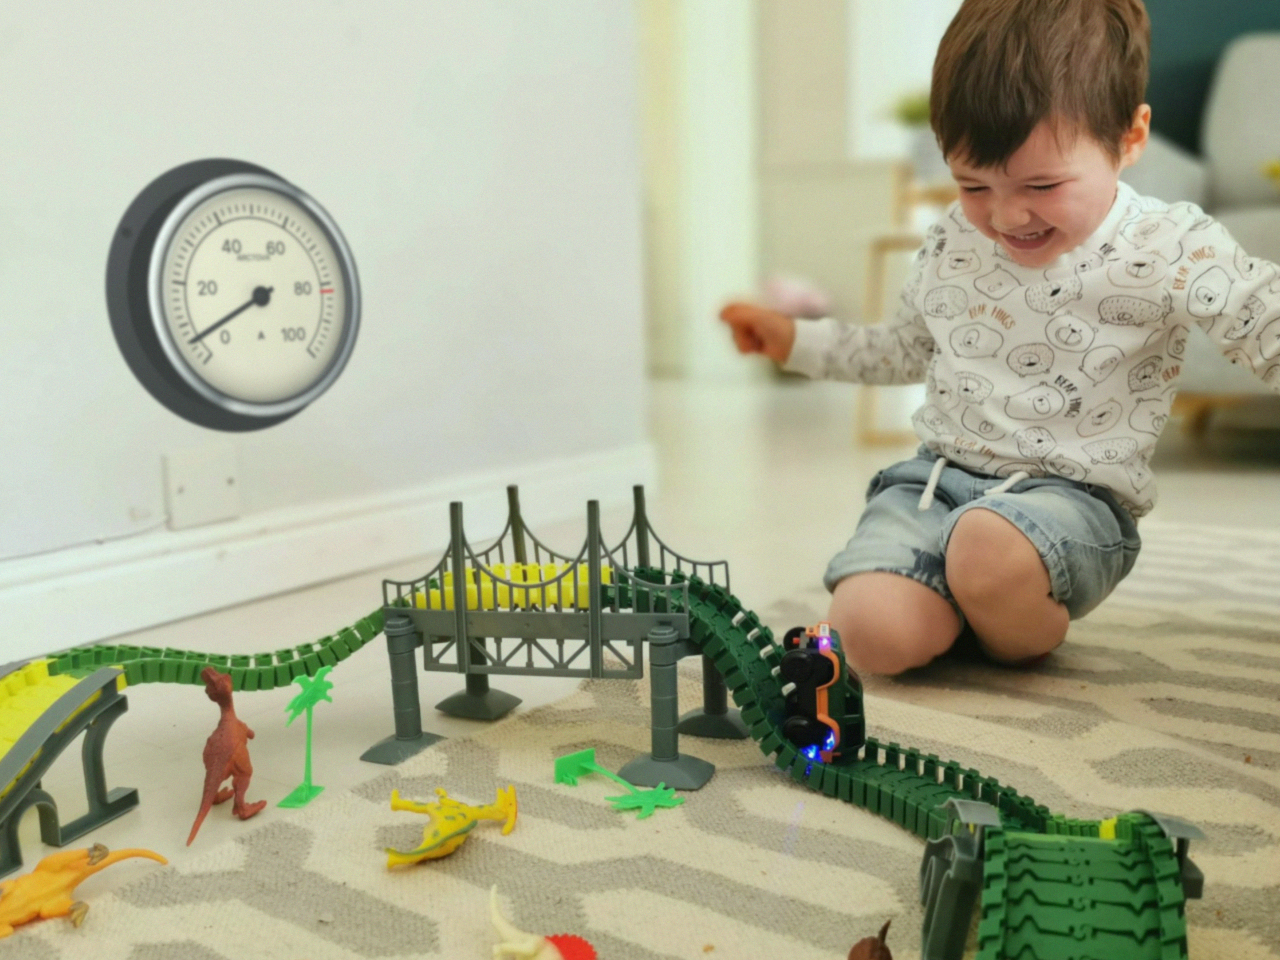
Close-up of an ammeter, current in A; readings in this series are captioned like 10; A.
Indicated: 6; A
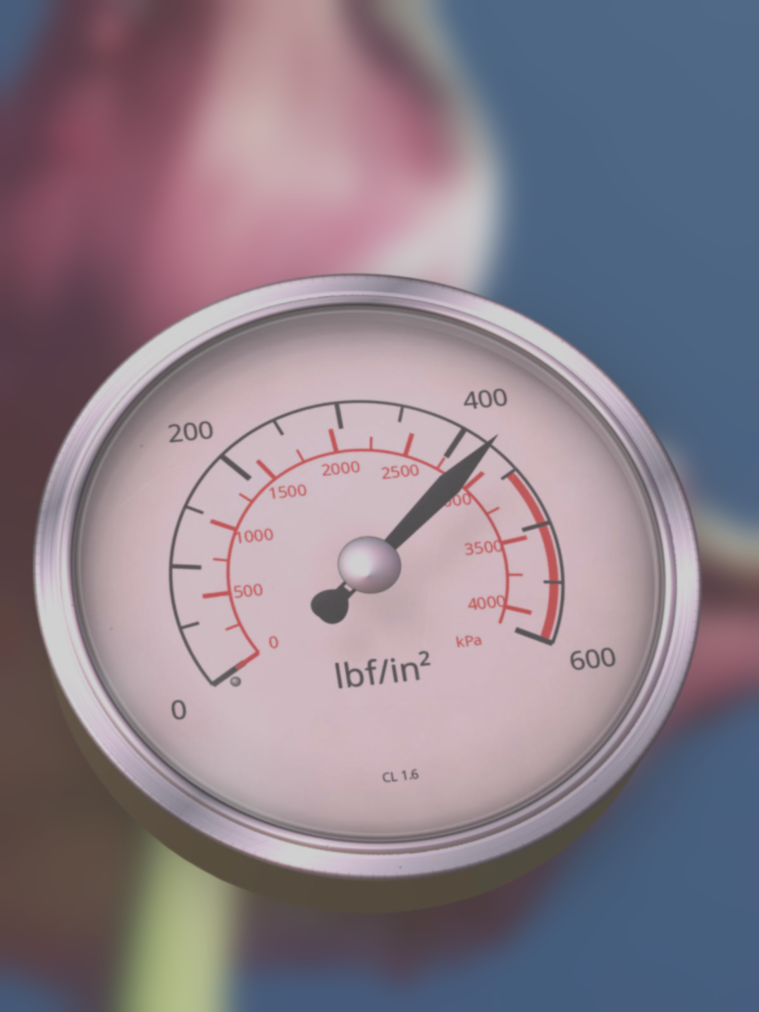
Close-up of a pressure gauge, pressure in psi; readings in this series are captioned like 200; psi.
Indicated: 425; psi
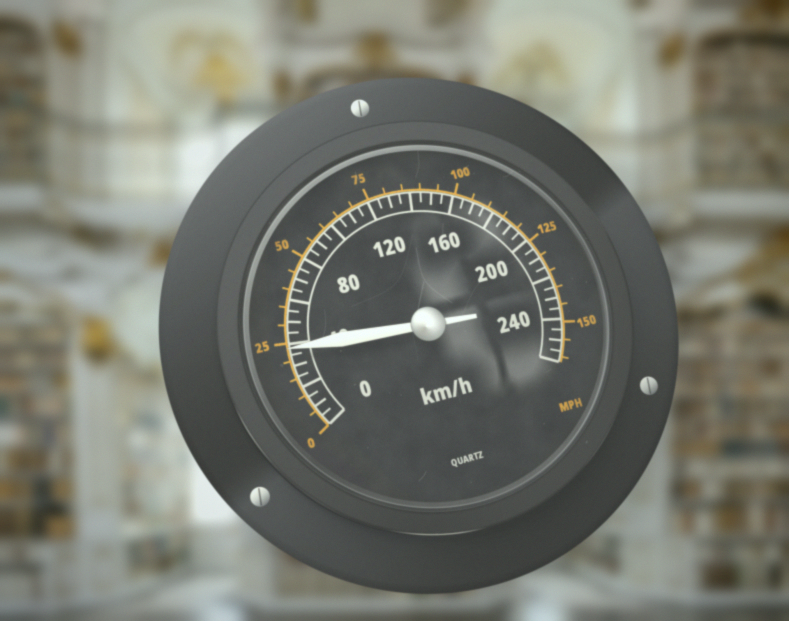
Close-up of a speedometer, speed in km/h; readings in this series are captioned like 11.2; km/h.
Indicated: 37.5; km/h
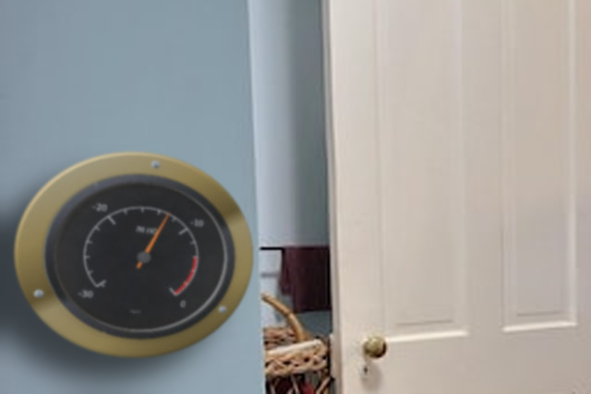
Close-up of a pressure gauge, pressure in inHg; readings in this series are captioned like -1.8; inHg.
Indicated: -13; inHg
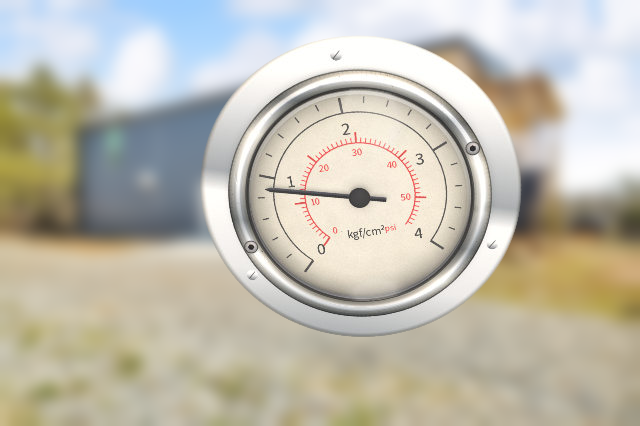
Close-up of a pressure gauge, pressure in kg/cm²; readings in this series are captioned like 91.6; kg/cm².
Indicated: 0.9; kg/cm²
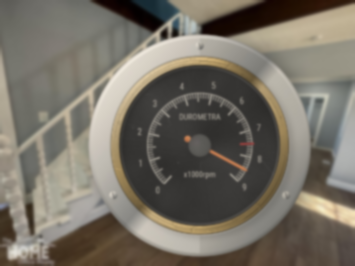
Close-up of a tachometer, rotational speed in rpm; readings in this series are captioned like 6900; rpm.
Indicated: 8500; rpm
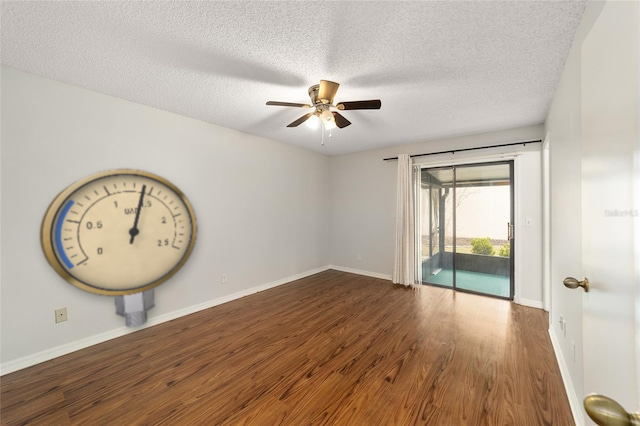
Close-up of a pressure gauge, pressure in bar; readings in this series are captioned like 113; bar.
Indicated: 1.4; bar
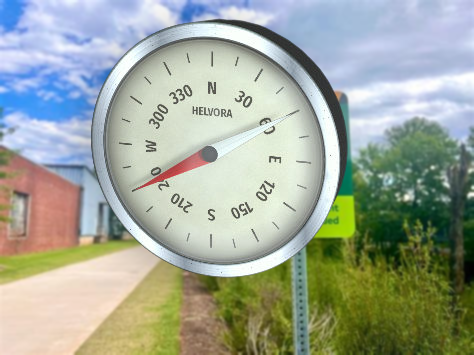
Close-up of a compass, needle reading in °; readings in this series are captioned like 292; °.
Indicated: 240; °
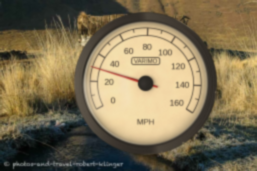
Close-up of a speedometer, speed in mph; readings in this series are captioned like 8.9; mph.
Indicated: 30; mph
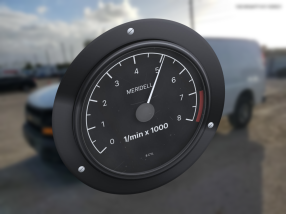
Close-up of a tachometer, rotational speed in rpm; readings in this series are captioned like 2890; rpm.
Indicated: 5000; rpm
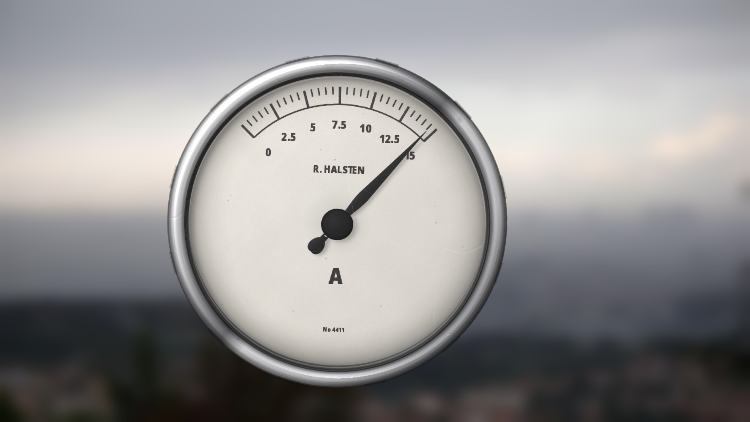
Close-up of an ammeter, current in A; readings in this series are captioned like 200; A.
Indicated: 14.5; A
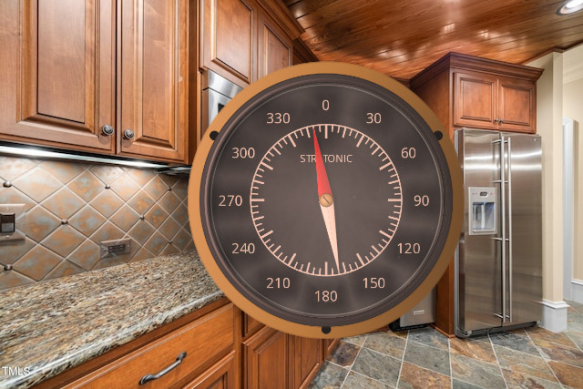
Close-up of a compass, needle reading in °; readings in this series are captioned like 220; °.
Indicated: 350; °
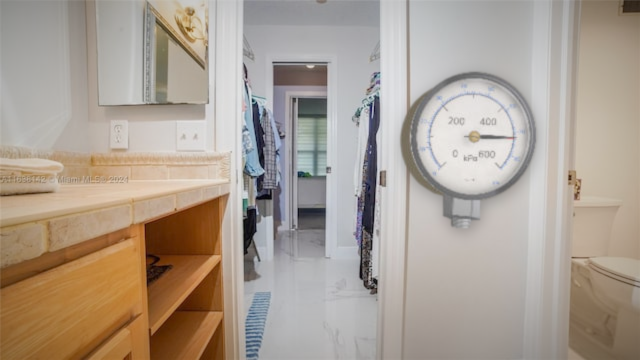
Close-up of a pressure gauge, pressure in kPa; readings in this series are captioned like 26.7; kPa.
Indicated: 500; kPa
━━━━━━━━━━━━━━━━
→ **YOUR GOAL**
Copy out every one of the lines above word for word, leaving out the pictures.

→ **EXERCISE OUTPUT**
Close-up of an ammeter, current in A; readings in this series are captioned like 10; A.
Indicated: 6; A
Close-up of a pressure gauge, pressure in psi; readings in this series are captioned like 200; psi.
Indicated: 425; psi
Close-up of a speedometer, speed in km/h; readings in this series are captioned like 11.2; km/h.
Indicated: 37.5; km/h
Close-up of a pressure gauge, pressure in inHg; readings in this series are captioned like -1.8; inHg.
Indicated: -13; inHg
Close-up of a pressure gauge, pressure in kg/cm²; readings in this series are captioned like 91.6; kg/cm².
Indicated: 0.9; kg/cm²
Close-up of a tachometer, rotational speed in rpm; readings in this series are captioned like 6900; rpm.
Indicated: 8500; rpm
Close-up of a pressure gauge, pressure in bar; readings in this series are captioned like 113; bar.
Indicated: 1.4; bar
Close-up of a compass, needle reading in °; readings in this series are captioned like 292; °.
Indicated: 240; °
Close-up of a speedometer, speed in mph; readings in this series are captioned like 8.9; mph.
Indicated: 30; mph
Close-up of a tachometer, rotational speed in rpm; readings in this series are captioned like 2890; rpm.
Indicated: 5000; rpm
Close-up of an ammeter, current in A; readings in this series are captioned like 200; A.
Indicated: 14.5; A
Close-up of a compass, needle reading in °; readings in this series are captioned like 220; °.
Indicated: 350; °
Close-up of a pressure gauge, pressure in kPa; readings in this series are captioned like 26.7; kPa.
Indicated: 500; kPa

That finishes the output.